According to Goldschmidt & Davidson (2013), after Herzl’s death Zionism separates with Orthodox Judaism and shifts to Communism. This is as a result of cultural and language diversity which makes orthodox religious organizations opposes the Zionism. In addition, this opposition is influenced by Zionism’s secularism and the fact that Jewish rule will only be re-established in Israel by Messiah. However, after the Jewish separates with the Judaism they immigrate to Palestine to form a communism. The Jewish citizens are led by Zionist leader Jabotinsky and form a new revival for the Hebrew language. The Jewish organizations and migrants begin making vast land purchases. For instance, they purchase malarial swamps and drain them to create fertile lands. However, a socialist commune acquires some land around the Sea of Galille and establishes the first Kibbutz In 1911.

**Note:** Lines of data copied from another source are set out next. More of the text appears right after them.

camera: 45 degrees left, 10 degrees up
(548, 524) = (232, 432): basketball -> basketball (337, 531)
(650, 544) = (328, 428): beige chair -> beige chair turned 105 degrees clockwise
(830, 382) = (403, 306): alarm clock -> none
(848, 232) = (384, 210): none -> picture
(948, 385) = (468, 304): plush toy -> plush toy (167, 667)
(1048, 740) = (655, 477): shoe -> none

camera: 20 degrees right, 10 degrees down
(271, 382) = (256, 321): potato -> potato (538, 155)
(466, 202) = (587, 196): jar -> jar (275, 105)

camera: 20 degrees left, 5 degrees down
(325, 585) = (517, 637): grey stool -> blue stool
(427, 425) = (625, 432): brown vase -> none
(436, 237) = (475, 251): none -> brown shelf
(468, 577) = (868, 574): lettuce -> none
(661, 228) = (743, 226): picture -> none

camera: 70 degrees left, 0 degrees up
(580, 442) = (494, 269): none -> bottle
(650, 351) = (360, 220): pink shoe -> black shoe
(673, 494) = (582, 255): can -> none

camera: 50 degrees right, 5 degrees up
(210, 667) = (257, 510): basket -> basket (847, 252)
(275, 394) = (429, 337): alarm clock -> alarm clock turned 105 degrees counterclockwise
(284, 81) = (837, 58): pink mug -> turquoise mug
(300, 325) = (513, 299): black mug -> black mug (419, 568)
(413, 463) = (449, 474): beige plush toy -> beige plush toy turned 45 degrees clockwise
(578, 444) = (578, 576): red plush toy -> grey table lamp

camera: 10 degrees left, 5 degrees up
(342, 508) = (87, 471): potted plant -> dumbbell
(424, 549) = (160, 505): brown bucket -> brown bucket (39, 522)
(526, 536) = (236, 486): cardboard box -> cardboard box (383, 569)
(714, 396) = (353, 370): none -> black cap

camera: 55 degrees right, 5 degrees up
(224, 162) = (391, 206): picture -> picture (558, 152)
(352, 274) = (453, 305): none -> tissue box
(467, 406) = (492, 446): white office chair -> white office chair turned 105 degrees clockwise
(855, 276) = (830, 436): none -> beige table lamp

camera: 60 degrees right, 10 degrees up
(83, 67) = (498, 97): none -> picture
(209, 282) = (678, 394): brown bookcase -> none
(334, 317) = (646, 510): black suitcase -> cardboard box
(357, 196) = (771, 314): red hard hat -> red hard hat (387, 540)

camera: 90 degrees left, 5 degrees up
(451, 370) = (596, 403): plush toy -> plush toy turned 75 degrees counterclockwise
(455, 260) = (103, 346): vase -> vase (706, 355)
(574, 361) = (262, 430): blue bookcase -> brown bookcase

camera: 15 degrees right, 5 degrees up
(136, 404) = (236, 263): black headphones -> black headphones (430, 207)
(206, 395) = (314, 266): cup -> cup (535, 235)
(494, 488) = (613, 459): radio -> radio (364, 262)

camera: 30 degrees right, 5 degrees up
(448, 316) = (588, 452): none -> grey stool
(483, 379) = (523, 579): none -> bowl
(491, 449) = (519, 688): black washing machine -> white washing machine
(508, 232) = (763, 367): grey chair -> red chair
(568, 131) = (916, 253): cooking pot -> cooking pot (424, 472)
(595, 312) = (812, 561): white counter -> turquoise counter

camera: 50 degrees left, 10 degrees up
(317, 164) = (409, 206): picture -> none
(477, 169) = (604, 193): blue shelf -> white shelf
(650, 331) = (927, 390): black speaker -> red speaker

In 1914, The Zionist Movement enters into the period of World War I. However, since the secular Louis Brandeis, often referred to as “people’s lawyers” has been involved in Zionism in 1912, the movement gains a significant support. During the 1917, “the American Provisional Executive Committee for General Zionist Affairs” chaired by Brandeis had increased the membership of American Zionist by 200,000. As a result, it becomes the financial supporter of the world Zionist movement. In addition, the Zionism also obtains support from the Germany since its offices are led by Warburg, a citizen from Germany. The support from both the U.S and Germany makes it possible for the Zionism to develop Israel as a western state. In 1939 during the World War II the Zionist movement had a total of 1040540 members across 61 countries. At this time Jewish population amounts to 18 million hence increasing the popularity of the Zionism movement. In 1939 elections were made for the ratification of Zionist congress in Geneva.
In conclusion, the establishment of Zionism movement aims at returning Jews to their homeland. The movement is developed by Theodor Herzl and supports the development of Jewish State through congress such as the “28th Zionist congress in Jerusalem in 1968.” Furthermore, this Zionist congress has 5 principles that help in transforming Israel as a western state.
References
Gartner, L.P. (1996). The Zionist Ideology by Gideon Shimoni. The Jewish Quarterly Review New Series,86 (3) 44-445.
Goldschmidt, A., & Davidson, L. (2013). A Concise Histrory of the middle East. Philadelphia, P.A: Westview Press.